The manuscript situation for this poem is somewhat complex, as I will discuss shortly.
MS ahte, emended after the two Egerton version, Jesus, Trinity, and partly Digby (Payne 2018: 506).
On some of the complexities of scansion, see further Minkova (2016: 128–130)
This is the line number in Payne (2018). Fulk and Minkova both use the numbering of the Trinity text, in which this is 125 (though they follow the text of Digby, where this is line 117). See below on lineation more generally.
I would doubt three more of these. Line 155 (Fulk 148) is rather obviously corrupt in the Digby reading that Fulk follows. The first half-line of Lambeth (swā méi of pī́ne þé ne cnā́uð) or of the Egerton versions (swā méi of pī́ne þé nāht nā́t) are both preferable. Line 284 (Fulk 271) omits þō in the second half-line in the other manuscripts, which would let the-e of wīse stand as the first unstressed syllable of the second half of the line (cf. Fulk 2002: 349, and immediately below). And line 285 (Fulk 272) has a deficient second half-line, which makes the status of the-e of helle uncertain; Minkova (2016: 135, n. 29) may also have doubts about this line, since she does not include it in her list of HX forms. Between Fulk’s own qualifications and these concerns, of his seven examples, only line 130 (example 138) seems really secure in having an on-verse genuinely ending in HX.

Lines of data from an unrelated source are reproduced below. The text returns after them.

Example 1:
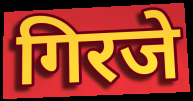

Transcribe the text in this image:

गिरजे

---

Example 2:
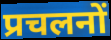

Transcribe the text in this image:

प्रचलनों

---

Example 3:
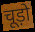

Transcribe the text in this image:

चूड़ो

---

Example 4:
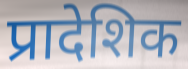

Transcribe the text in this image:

प्रादेशिक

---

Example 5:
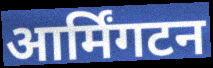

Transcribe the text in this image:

आर्मिंगटन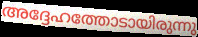
അദ്ദേഹത്തോടായിരുന്നുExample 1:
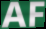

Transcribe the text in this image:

AF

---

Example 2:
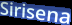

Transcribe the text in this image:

Sirisena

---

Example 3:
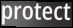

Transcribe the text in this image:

protect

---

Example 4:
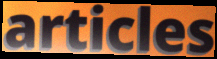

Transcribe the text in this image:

articles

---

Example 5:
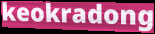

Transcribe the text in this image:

keokradong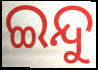
ଇନ୍ଦୁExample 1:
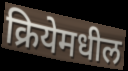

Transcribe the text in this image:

क्रियेमधील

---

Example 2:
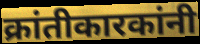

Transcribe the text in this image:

क्रांतीकारकांनी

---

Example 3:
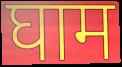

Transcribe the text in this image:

घाम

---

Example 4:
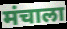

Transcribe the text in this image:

मंचाला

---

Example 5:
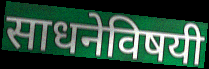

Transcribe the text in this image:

साधनेविषयीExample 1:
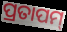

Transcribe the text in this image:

ପ୍ରତାପମ୍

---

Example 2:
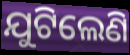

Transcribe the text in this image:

ଯୁଟିଲେଣି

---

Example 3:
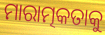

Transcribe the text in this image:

ମାରାତ୍ମକତାକୁ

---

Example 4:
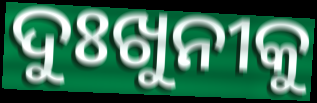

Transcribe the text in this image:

ଦୁଃଖୁନୀକୁ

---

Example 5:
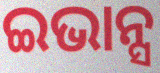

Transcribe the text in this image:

ଇଭାନ୍ସ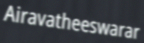
Airavatheeswarar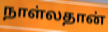
நாள்லதான்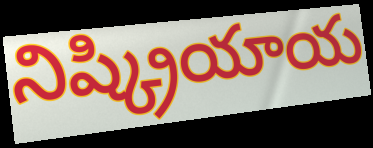
నిష్క్రియాయ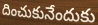
దించుకునేందుకుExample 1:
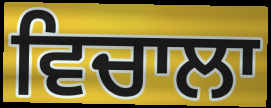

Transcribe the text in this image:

ਵਿਚਾਲਾ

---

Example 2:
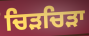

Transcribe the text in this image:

ਚਿੜਚਿੜਾ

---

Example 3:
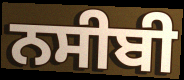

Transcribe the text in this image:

ਨਸੀਬੀ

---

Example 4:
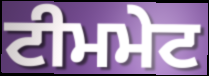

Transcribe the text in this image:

ਟੀਮਮੇਟ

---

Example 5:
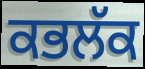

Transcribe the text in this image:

ਕਭਲੱਕ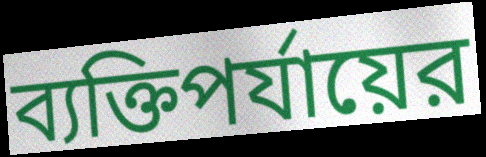
ব্যক্তিপর্যায়ের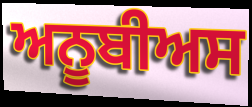
ਅਨੂਬੀਅਸ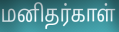
மனிதர்காள்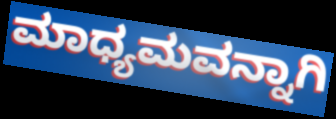
ಮಾಧ್ಯಮವನ್ನಾಗಿ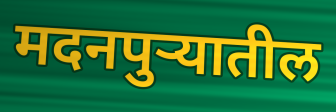
मदनपुऱ्यातीलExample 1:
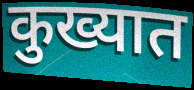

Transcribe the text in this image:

कुख्यात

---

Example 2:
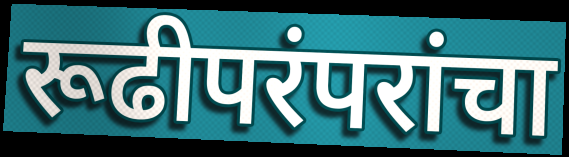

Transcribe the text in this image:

रूढीपरंपरांचा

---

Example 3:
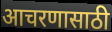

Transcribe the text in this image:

आचरणासाठी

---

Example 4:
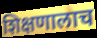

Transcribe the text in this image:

शिक्षणालाच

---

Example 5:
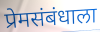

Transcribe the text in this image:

प्रेमसंबंधाला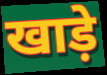
खाड़ेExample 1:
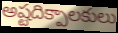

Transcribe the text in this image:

అష్టదిక్పాలకులు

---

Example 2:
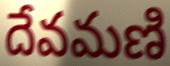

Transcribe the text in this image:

దేవమణి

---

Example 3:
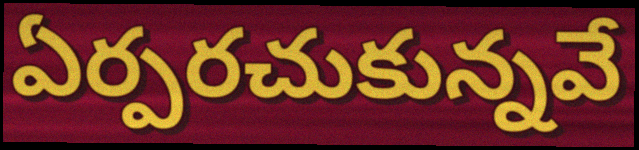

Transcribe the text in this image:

For a convenient overview of the manuscripts, see Minkova (2016: 128, n. 15), and for a very full discussion, Payne (2018: 4–95).

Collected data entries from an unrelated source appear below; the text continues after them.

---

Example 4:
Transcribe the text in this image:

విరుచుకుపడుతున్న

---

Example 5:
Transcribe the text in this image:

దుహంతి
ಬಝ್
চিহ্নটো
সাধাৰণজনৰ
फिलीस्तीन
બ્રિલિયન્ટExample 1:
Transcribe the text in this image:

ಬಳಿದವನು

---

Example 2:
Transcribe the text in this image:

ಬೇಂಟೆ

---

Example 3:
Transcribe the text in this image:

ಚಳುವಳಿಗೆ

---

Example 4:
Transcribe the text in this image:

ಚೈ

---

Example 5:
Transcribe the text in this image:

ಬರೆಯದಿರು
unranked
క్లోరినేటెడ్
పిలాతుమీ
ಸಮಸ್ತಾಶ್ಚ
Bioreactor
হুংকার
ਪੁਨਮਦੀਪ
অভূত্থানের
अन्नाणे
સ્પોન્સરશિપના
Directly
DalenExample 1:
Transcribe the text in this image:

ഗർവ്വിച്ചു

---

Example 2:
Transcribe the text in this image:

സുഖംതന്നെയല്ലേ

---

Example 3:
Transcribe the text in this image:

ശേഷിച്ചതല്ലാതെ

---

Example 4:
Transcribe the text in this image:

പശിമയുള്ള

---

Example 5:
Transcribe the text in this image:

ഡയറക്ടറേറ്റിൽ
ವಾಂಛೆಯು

Similarly 322 (Minkova 309) singeð (Lambeth singð). Other types of linguistic variation include 121 (Minkova 116) workes (Lambeth werch), 148 (Minkova 141) þannes (Lambeth þŏnen), and 361 (Minkova 347) hesne (not in Lambeth; Trinity has, Egerton 2 hes). In all these cases, the shorter form is linguistically very plausibly the original, and in all but 148, the shorter reading has support from more than one of the more conservative manuscripts.
Forms are cited after Trinity, but significant readings in Lambeth are also noted: 104 write, 109 i·cleped, 110 bi·ȝiete, 118 muchel, 123 i·write, 132 dure, 154 speken, 163 cume, 167 bi·foren, 174 grameð (a class II weak verb, syncope implausible), 183 (þider) cume (Lambeth alone has cume þider, but this is also LX), 189 dure (Lambeth alone has gate, also LX), 206 hete. Nine more examples are ambiguous for the reasons identified by Fulk (2002: 348–349), or because of textual concerns: 129 dure, 138 later, 150 haueð, 162 wele, 175 grame, 185 fare, 195 fader, 198 luue, 201 misduden.

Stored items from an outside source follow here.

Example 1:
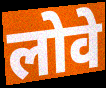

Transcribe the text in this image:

लोवे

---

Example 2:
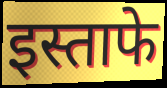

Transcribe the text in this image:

इस्ताफे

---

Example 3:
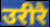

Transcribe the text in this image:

उरीरै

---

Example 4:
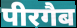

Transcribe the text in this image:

पीरगैब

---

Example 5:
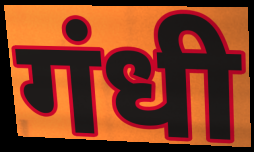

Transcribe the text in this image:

गंधी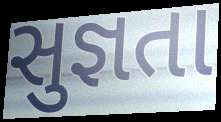
સુજ્ઞતાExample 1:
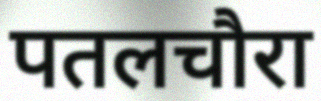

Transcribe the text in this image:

पतलचौरा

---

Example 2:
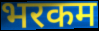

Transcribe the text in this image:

भरकम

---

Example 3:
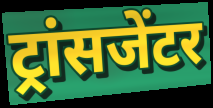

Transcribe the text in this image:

ट्रांसजेंटर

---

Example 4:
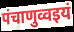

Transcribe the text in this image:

पंचाणुव्वइयं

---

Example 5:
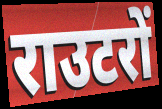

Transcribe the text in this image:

राउटरों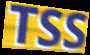
TSSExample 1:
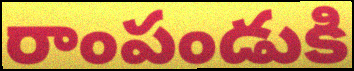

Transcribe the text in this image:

రాంపండుకి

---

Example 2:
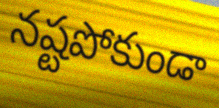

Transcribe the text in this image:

నష్టపోకుండా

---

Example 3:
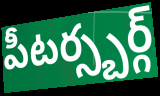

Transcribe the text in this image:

పీటర్స్బర్గ్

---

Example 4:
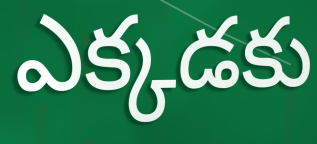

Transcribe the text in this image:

ఎక్కడకు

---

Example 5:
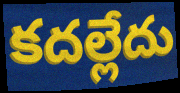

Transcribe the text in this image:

కదల్లేదు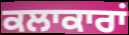
ਕਲਾਕਾਰਾਂ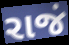
રાજં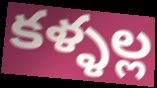
కళ్ళల్లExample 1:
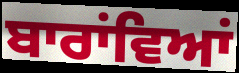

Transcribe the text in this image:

ਬਾਰਾਂਵਿਆਂ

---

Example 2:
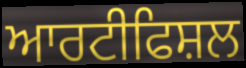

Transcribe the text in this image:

ਆਰਟੀਫਿਸ਼ਲ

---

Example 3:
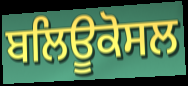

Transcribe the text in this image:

ਬਲਿਊਕੋਸਲ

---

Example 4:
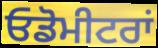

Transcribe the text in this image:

ਓਡੋਮੀਟਰਾਂ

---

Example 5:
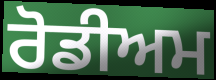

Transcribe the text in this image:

ਰੋਡੀਅਮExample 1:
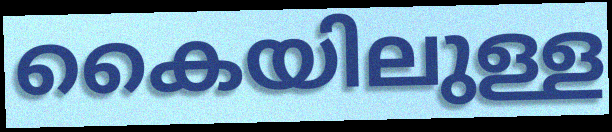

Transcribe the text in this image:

കൈയിലുള്ള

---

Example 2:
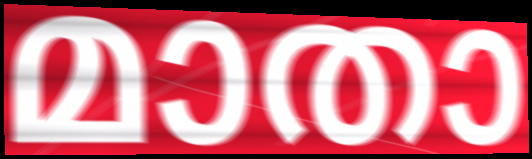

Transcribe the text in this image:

മാതാ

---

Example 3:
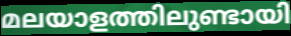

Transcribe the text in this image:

മലയാളത്തിലുണ്ടായി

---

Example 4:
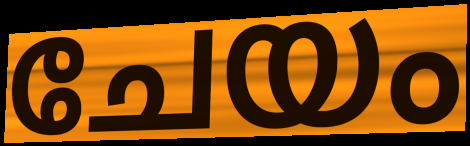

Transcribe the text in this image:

ചേയം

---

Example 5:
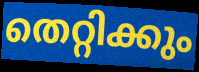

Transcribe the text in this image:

തെറ്റിക്കുംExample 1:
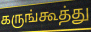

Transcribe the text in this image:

கருங்கூத்து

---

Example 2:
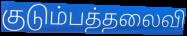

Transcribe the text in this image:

குடும்பத்தலைவி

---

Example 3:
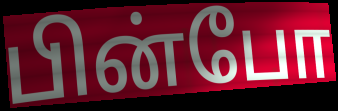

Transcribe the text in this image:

பின்போ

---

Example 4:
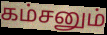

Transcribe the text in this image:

கம்சனும்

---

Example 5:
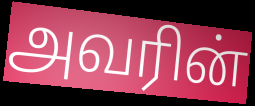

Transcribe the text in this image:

அவரின்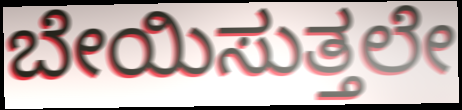
ಬೇಯಿಸುತ್ತಲೇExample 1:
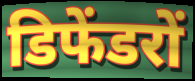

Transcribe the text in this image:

डिफेंडरों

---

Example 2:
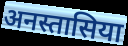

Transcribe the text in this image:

अनस्तासिया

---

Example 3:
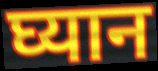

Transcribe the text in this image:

घ्यान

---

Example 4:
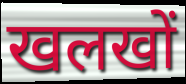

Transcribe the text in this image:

खलखों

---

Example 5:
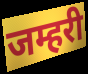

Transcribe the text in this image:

जम्हरीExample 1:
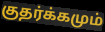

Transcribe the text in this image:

குதர்க்கமும்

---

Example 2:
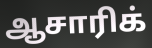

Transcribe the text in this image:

ஆசாரிக்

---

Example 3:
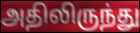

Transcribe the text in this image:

அதிலிருந்து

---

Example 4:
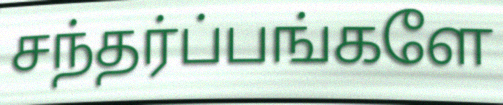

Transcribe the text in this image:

சந்தர்ப்பங்களே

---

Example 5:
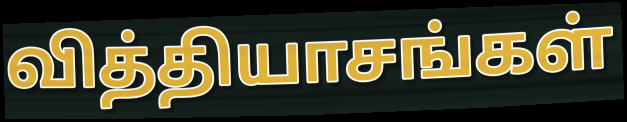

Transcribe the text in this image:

வித்தியாசங்கள்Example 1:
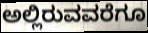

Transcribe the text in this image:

ಅಲ್ಲಿರುವವರೆಗೂ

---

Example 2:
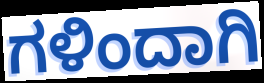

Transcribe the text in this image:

ಗಳಿಂದಾಗಿ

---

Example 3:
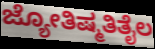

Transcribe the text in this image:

ಜ್ಯೋತಿಷ್ಮತಿತೈಲ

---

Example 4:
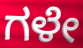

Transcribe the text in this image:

ಗಳೇ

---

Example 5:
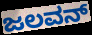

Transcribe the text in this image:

ಜಲವನ್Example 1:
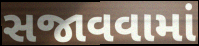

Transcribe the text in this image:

સજાવવામાં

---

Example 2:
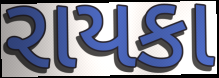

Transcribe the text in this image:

રાયકા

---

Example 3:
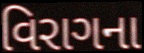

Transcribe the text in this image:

વિરાગના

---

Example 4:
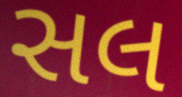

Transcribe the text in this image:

સલ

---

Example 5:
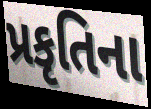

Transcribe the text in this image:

પ્રકૃતિનાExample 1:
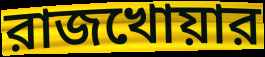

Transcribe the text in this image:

রাজখোয়ার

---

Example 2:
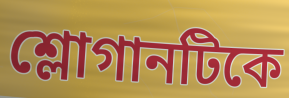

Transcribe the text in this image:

শ্লোগানটিকে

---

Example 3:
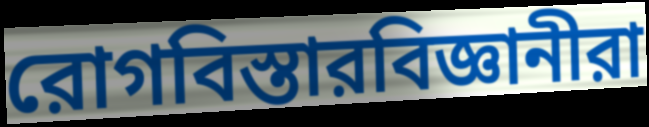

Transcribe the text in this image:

রোগবিস্তারবিজ্ঞানীরা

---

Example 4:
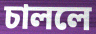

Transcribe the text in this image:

চাললে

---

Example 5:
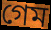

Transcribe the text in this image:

গেম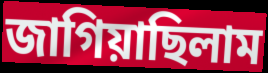
জাগিয়াছিলাম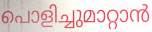
പൊളിച്ചുമാറ്റാൻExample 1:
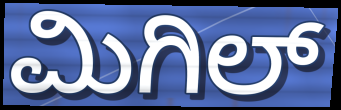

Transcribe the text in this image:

ಮಿಗಿಲ್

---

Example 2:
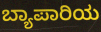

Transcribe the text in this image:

ಬ್ಯಾಪಾರಿಯ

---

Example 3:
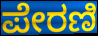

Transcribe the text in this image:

ಪೇರಣಿ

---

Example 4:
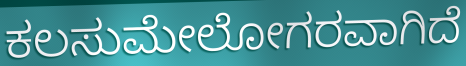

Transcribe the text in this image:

ಕಲಸುಮೇಲೋಗರವಾಗಿದೆ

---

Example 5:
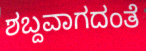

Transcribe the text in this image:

ಶಬ್ದವಾಗದಂತೆ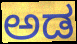
ಅಡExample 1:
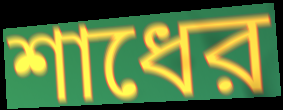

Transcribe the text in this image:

শাধের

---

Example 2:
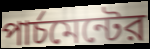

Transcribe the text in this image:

পার্চমেন্টের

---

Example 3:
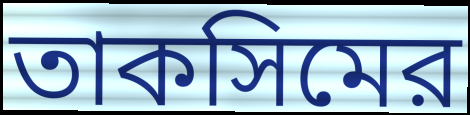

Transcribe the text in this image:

তাকসিমের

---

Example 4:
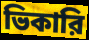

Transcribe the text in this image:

ভিকারি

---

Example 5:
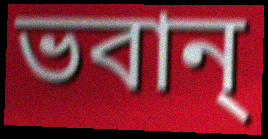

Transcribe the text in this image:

ভবান্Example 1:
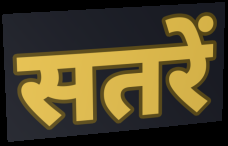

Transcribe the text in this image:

सतरें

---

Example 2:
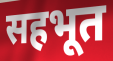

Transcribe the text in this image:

सहभूत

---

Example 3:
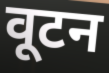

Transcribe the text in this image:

वूटन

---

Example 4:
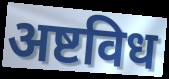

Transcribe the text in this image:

अष्टविध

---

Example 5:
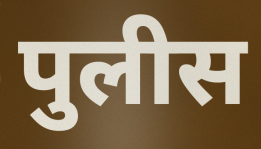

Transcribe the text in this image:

पुलीसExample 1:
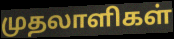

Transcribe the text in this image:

முதலாளிகள்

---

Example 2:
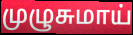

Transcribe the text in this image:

முழுசுமாய்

I have by necessity relied on Holt (1878). As I write this, a new edition by Johannesson & Cooper (2022) is expected to appear very soon, and this will undoubtedly become the standard edition of the text.
Orrm’s orthography makes vowel length clear in most cases, and I have not generally modified his forms further. For clarity, however, I do add macrons to the following examples.
I have only specifically checked this feature in the works of the Pearl Poet (Tolkien & Gordon 1968; Anderson 1969; Andrew & Waldron 2007), Alexander A (Magoun 1929), and Wynnere and Wastoure (Trigg 1990). A spot-check of the alliterative Morte Arthure (Hamel 1984) did not turn up any comparable examples, and if my sampling is representative, it may be possible that this and perhaps other poets did maintain a more Orrm-like weight-to-stress principle in key metrical positions. I have not investigated this matter fully. A further point of potential interest is that in the alliterative Alexander B (Magoun 1929), there are a few lines ending in words such as þolie (50, 380, 866, 984), wonye (848), and manie (26, 654; Putter, Jefferson & Stokes 2007: 24–25 consider this to be an ‘unproblematic’ disyllable). I have also not looked into this matter fully, but it may be worth exploring the possibility that this particular work – probably relatively early among the ‘classical’ alliterative poems, and perhaps originally located in the potentially more conservative southwest (Putter, Jefferson & Stokes 2007: 11) – did continue to make use of resolution.